Banneker’s popular acclaim came from his almanacs, which he published for six consecutive years during the later years of his life, between 1792 and 1797. These handbooks included his own astronomical calculations as well as opinion pieces, literature and medical and tidal information, with the latter particularly useful to fishermen. Outside of his almanacs, Banneker also published information on bees and calculated the cycle of the 17-year locust.
Letter to Jefferson
Benjamin Banneker’s accomplishments extended into other realms as well, including civil rights. In 1791, Thomas Jefferson was secretary of state and Banneker considered the respected Virginian, though a slaveholder, to also be open to viewing African Americans as more than enslaved people. Thus, he wrote Jefferson a letter hoping that he would “readily embrace every opportunity to eradicate that train of absurd and false ideas and opinions which so generally prevail with respect to us.” To further support his point, Banneker included a handwritten manuscript of an almanac for 1792, containing his astronomical calculations.
In his letter, Banneker acknowledged he was “of the African race” and a free man. He recognized that he was taking “a liberty” writing to Jefferson, which would be unacceptable considering “the almost general prejudice and prepossession which is so prevalent in the world against those of my complexion.” Banneker then respectfully chided Jefferson and other patriots for their hypocrisy, enslaving people like him while fighting the British for their own independence.
Jefferson quickly acknowledged Banneker’s letter, writing a response. He told Banneker that he took
“the liberty of sending your almanac to Monsieur de Condorcet [secretary of the French Academy of Sciences]…because I considered it as a document to which your whole colour had a right for their justification against the doubts which have been entertained of them.”

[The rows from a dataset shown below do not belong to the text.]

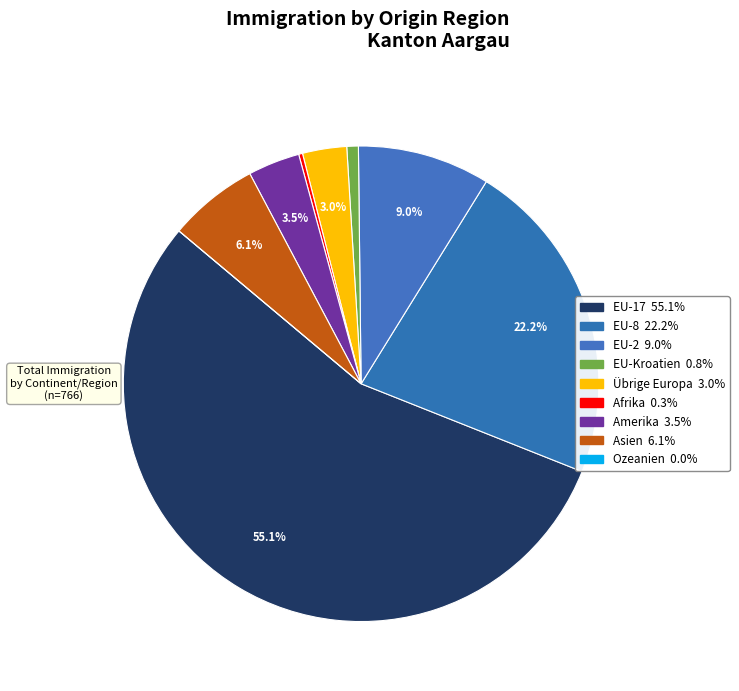

Rank the categories by value from lowest to highest.

Ozeanien, Afrika, EU-Kroatien, Übrige Europa, Amerika, Asien, EU-2, EU-8, EU-17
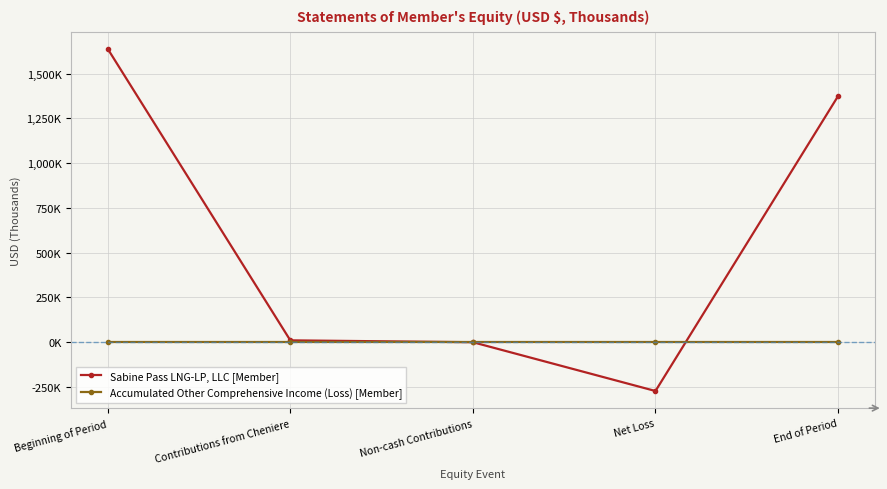

Is the value of Sabine Pass LNG-LP, LLC [Member] at End of Period greater than the value of Accumulated Other Comprehensive Income (Loss) [Member] at End of Period?

Yes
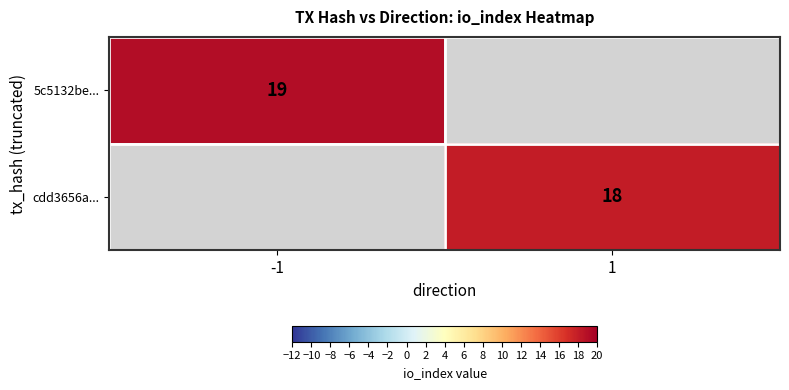

Is it true that 5c5132be... equals 5 at -1?

False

Banneker published Jefferson’s letter alongside his original piece of correspondence in his 1793 almanac. Banneker’s outspokenness with regard to the issue of slavery earned him the widespread support of the abolitionist societies in Maryland and Pennsylvania, both of which helped him publish his almanac.
Later Life and Death
Never married, Benjamin Banneker continued to conduct his scientific studies throughout his life. By 1797, he discontinued publication. In the following years, he sold off much of his farm to the Ellicotts and others, continuing to live in his log cabin.

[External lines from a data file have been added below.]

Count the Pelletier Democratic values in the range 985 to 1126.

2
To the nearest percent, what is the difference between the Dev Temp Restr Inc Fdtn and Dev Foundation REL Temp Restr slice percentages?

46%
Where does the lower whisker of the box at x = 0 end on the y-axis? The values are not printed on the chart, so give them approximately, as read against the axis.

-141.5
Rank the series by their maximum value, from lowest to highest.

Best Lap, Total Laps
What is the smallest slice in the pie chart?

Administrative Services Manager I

On October 9, 1806, after his usual morning walk, Banneker died in his sleep, just a month short of his 75th birthday. In accordance with his wishes, all the items that had been on loan from his neighbor, George Ellicott, were returned by Banneker’s nephew. Also included was Banneker’s astronomical journal, providing future historians one of the few records of his life known to exist.

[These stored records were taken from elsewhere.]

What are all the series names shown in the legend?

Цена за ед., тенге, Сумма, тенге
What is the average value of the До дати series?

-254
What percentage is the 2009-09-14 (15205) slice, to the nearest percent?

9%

On Tuesday, October 11, at the family burial ground a few yards from this house, Benjamin Banneker was laid to rest. During the services, mourners were startled to see his house had caught on fire, quickly burning down. Nearly everything was destroyed, including his personal effects, furniture and wooden clock. The cause of the fire was never determined.
Benjamin Banneker’s life was remembered in an obituary in the Federal Gazette of Philadelphia and has continued to be written about over the ensuing two centuries. With limited materials having been preserved related to Banneker’s life and career, there’s been a fair amount of legend and misinformation presented. In 1972, scholar Sylvio A. Bedini published an acclaimed biography on the 17th-century icon—The Life of Benjamin Banneker: The First African-American Man of Science. A revised edition appeared in 1999.